> _Çalışma Metni_
──────

AKP’nin “Cennet”ini Yıkmak – Engin Kara

AKP’nin “Cennet”ini Yıkmak – Engin Kara

Kasım ve Aralık ayları, AKP iktidarı için kolay geçmedi. Önce Binali Yıldırım’ın çocuklarının ve akrabalarının Malta’ya off-shore yöntemiyle milyonlar uçurduğu ortaya çıktı. Peşinden Kılıçdaroğlu belgelerle geldi: Erdoğan’ın çocuğu, eniştesi, kardeşi, dünürü kendilerine Man Adası’nda bir cennet kurmuşlardı. Yine aynı sıralarda başlayan Rıza Sarraf davası da, AKP’li muktedirlerin rüşvet ve yolsuzluklarını bir kez daha ortaya döktü.

Binali ve Berat Yeryüzünde Cenneti Bulmuş!

Paradise Papers, yani Cennet Belgeleri’nin ortaya çıkmasıyla dünyanın dört bir tarafındaki iktidar sahiplerinin sakladıkları mal varlıkları ortaya çıktı. Kimler yok ki içlerinde… AKP’li yöneticilerden Trump’ın dostlarına, sosyal medyada pek övülen Kanada Başbakanı Justin Trudeau’dan İngiltere Kraliçesi 2. Elizabeth’e… Düşünün, “kraliçe”siniz, ve güya “sahibi olduğunuz devlet”in vergi yükümlülüklerinden kurtulmak için off-shore işletmelere yöneliyorsunuz.

──────

> _Sağlanan Veriler_
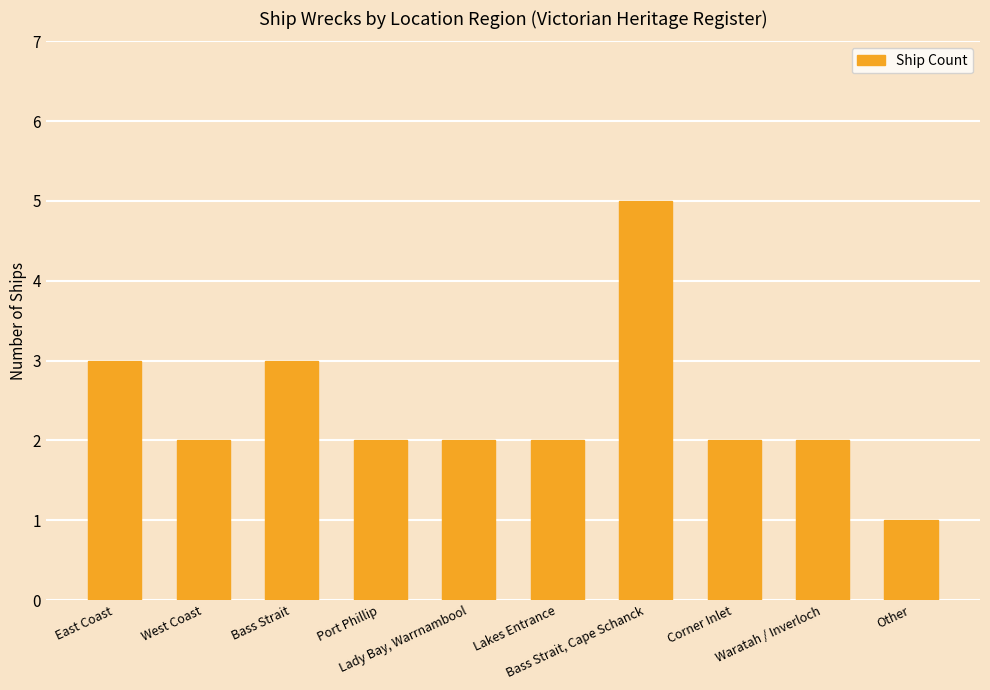

How many series are shown in this chart?

1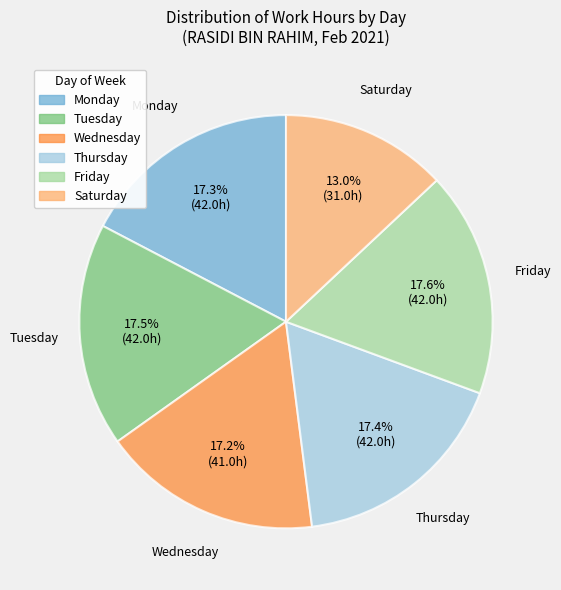

Count the number of slices in the pie.

6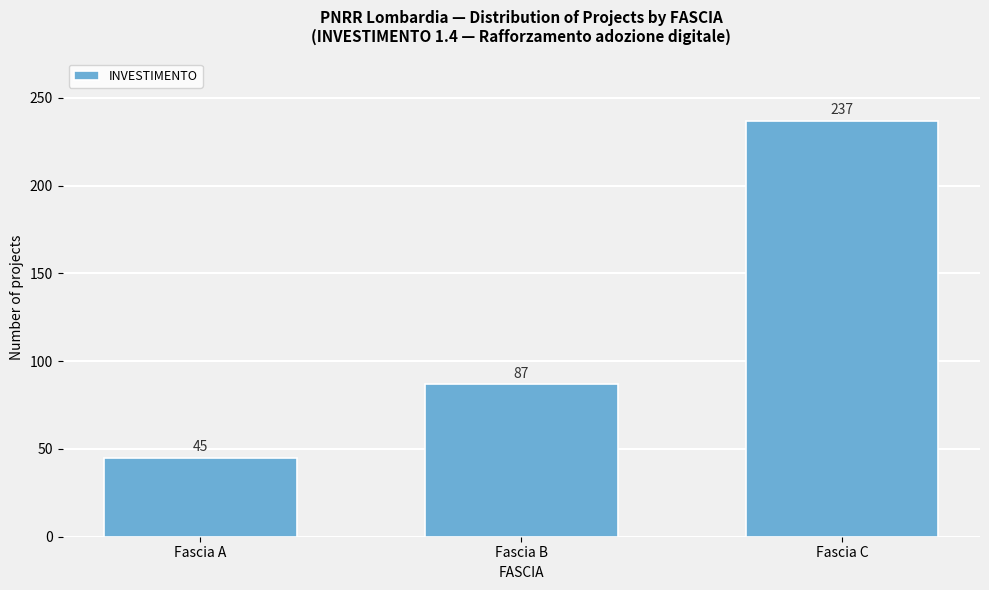

Reading right to left, transcribe all the data shown in this chart.

237	87	45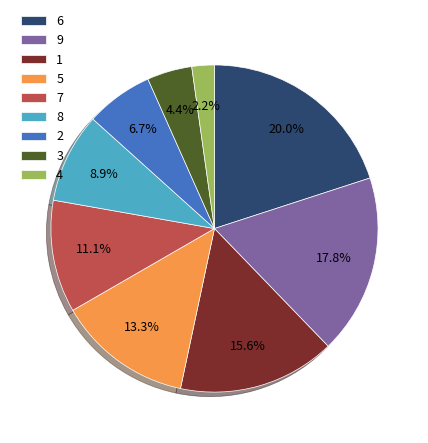

Approximately how many times larger is the value at 9 compared to 6?

0.9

──────

> _Çözülecek Görev_
Çalışma metninde "Paradise Papers, yani" sözleriyle başlayıp aşağıya doğru "off-shore işletmelere yöneliyorsunuz." sözlerine kadar uzanan bölümün tamamını hiçbir değişiklik yapmadan yazın.

> _Beklenen Cevap_
Paradise Papers, yani Cennet Belgeleri’nin ortaya çıkmasıyla dünyanın dört bir tarafındaki iktidar sahiplerinin sakladıkları mal varlıkları ortaya çıktı. Kimler yok ki içlerinde… AKP’li yöneticilerden Trump’ın dostlarına, sosyal medyada pek övülen Kanada Başbakanı Justin Trudeau’dan İngiltere Kraliçesi 2. Elizabeth’e… Düşünün, “kraliçe”siniz, ve güya “sahibi olduğunuz devlet”in vergi yükümlülüklerinden kurtulmak için off-shore işletmelere yöneliyorsunuz.